— DATA SUPPLIED —
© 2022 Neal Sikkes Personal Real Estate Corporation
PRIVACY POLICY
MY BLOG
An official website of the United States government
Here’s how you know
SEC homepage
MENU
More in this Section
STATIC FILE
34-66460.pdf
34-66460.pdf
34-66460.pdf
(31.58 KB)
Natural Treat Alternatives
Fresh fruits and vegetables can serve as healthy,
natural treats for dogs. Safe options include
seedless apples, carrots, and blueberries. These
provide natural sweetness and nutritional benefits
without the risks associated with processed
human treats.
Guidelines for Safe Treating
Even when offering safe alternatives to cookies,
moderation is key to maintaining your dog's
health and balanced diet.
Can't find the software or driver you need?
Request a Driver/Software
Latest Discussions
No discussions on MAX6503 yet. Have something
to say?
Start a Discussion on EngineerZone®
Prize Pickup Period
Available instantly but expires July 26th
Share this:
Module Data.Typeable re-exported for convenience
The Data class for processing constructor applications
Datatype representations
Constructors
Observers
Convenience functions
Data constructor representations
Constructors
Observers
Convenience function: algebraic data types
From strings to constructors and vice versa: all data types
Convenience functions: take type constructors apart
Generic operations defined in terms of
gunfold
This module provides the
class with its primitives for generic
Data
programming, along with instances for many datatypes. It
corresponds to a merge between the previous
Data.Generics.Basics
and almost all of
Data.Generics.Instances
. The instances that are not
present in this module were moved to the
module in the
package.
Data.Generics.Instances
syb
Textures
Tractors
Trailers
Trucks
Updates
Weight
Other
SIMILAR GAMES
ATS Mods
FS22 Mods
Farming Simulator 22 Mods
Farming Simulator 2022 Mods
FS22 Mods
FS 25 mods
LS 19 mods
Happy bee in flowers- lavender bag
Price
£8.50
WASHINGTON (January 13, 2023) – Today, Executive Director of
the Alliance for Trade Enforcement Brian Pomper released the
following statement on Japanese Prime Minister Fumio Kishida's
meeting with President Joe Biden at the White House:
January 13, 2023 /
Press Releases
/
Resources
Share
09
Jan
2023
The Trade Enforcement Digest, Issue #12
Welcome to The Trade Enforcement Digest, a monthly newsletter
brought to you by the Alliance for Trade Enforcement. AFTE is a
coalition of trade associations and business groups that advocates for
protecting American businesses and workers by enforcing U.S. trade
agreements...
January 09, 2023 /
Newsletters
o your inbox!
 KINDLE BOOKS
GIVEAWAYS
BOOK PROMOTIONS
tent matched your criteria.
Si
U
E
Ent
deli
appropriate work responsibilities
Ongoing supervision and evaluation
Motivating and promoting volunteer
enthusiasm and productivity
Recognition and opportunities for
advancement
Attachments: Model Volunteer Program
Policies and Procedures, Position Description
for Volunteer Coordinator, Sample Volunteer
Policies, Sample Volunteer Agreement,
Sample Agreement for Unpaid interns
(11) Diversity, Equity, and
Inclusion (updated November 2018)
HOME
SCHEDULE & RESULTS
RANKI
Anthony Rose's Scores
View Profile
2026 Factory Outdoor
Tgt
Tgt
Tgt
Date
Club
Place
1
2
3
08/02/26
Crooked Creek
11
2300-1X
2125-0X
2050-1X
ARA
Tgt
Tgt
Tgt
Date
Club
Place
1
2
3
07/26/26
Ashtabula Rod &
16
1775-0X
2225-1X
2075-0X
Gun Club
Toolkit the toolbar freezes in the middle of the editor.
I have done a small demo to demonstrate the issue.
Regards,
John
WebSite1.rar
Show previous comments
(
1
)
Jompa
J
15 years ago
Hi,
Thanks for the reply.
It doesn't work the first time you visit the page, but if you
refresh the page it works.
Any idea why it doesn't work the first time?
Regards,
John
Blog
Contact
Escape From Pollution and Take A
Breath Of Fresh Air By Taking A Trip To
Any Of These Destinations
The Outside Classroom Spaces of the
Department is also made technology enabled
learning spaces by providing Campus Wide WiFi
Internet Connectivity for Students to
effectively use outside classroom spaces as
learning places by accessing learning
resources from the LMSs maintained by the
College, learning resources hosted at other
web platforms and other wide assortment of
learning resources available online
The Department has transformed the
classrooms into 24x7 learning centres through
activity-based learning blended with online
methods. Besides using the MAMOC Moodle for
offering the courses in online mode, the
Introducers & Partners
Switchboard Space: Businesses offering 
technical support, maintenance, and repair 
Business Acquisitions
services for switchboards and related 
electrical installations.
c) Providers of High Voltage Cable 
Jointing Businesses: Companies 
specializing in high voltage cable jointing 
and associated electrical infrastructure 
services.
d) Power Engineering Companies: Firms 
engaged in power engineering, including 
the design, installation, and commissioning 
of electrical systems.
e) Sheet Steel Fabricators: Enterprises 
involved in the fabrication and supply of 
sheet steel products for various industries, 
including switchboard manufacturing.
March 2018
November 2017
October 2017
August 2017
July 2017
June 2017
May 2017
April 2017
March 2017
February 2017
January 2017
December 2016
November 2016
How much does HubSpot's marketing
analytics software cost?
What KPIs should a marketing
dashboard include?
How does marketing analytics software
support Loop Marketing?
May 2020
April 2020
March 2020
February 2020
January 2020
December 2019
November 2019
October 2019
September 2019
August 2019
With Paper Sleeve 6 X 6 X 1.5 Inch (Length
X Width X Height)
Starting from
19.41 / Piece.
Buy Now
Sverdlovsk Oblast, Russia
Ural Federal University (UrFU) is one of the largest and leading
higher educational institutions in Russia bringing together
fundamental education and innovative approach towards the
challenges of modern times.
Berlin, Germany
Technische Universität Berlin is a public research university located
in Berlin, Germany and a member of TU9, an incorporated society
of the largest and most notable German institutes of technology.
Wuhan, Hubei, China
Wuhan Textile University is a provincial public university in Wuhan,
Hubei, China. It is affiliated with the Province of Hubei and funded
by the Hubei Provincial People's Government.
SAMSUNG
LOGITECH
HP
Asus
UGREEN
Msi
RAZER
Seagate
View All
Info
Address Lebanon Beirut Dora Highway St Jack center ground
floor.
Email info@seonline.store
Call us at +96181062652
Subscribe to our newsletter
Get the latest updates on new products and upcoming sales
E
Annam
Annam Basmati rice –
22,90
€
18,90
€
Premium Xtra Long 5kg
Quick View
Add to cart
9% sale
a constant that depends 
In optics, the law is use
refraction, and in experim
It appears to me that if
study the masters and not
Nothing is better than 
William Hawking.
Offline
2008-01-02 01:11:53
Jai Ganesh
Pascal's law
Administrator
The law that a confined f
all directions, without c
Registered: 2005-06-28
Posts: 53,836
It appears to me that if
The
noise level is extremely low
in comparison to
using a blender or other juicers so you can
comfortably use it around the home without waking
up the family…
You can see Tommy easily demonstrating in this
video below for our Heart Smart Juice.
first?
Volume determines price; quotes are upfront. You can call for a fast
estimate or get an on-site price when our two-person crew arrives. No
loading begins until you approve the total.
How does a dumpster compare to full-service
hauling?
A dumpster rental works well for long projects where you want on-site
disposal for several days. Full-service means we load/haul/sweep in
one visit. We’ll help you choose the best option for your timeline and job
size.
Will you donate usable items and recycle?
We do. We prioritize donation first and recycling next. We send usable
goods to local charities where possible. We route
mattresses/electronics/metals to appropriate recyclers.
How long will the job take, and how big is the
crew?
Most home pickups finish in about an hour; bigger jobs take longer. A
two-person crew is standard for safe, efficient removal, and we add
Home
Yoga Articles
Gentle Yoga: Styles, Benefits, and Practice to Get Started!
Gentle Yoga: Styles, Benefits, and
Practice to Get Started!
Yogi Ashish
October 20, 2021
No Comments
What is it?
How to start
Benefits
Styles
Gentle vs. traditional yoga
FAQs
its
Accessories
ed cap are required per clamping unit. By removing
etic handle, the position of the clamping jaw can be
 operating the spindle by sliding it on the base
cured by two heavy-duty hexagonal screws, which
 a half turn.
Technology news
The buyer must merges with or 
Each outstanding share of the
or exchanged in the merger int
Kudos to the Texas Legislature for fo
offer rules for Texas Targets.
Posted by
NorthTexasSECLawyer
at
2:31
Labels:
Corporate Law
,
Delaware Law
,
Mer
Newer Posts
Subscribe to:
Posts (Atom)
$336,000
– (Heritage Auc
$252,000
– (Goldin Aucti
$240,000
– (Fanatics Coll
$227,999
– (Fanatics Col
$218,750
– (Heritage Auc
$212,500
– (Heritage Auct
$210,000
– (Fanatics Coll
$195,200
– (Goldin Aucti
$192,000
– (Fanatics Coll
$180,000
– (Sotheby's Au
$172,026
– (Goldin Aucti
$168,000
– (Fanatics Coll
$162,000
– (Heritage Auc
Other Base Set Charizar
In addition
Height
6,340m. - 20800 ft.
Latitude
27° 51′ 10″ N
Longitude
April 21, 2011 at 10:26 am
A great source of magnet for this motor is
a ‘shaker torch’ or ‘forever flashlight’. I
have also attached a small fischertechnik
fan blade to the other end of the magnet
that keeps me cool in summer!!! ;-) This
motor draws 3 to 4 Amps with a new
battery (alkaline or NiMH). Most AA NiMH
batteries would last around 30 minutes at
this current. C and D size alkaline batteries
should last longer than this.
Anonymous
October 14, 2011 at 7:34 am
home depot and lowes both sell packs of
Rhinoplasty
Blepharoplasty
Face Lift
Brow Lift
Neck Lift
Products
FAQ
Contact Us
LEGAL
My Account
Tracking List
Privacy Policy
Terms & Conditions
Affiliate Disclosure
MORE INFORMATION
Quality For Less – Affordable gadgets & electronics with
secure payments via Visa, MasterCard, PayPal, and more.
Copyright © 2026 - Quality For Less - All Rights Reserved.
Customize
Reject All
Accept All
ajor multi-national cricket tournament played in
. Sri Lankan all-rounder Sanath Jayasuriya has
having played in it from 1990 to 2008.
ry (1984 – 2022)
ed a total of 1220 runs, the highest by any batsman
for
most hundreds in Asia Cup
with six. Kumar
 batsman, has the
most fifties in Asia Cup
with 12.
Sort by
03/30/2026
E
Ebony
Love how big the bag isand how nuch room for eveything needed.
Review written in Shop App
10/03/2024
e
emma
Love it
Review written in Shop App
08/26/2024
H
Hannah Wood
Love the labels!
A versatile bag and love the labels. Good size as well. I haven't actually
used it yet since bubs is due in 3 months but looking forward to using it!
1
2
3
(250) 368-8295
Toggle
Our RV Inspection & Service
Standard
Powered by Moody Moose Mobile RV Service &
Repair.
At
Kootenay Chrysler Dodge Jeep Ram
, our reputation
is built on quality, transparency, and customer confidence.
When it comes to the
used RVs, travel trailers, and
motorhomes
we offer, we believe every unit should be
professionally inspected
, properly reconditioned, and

— WHAT THIS TASK INVOLVES —
Within the material above, find the lines that contain the word "also"; copy them.

— RESPONSE AREA —
Department is also made technology enabled
have also attached a small fischertechnik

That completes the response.